RECORDS TO USE:
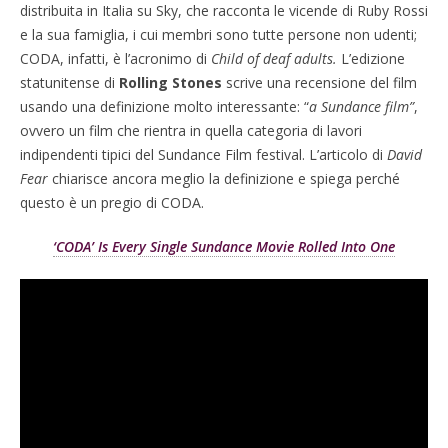
distribuita in Italia su Sky, che racconta le vicende di Ruby Rossi
e la sua famiglia, i cui membri sono tutte persone non udenti;
CODA, infatti, è l’acronimo di
Child of deaf adults.
L’edizione
statunitense di
Rolling Stones
scrive una recensione del film
usando una definizione molto interessante: “
a Sundance film”
,
ovvero un film che rientra in quella categoria di lavori
indipendenti tipici del Sundance Film festival. L’articolo di
David
Fear
chiarisce ancora meglio la definizione e spiega perché
questo è un pregio di CODA.
‘CODA’ Is Every Single Sundance Movie Rolled Into One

WHAT YOU NEED TO DO: Read through the material above, and whenever a line contains "Sundance", copy it.

TASK ANSWER:
a Sundance film”
indipendenti tipici del Sundance Film festival. L’articolo di
‘CODA’ Is Every Single Sundance Movie Rolled Into One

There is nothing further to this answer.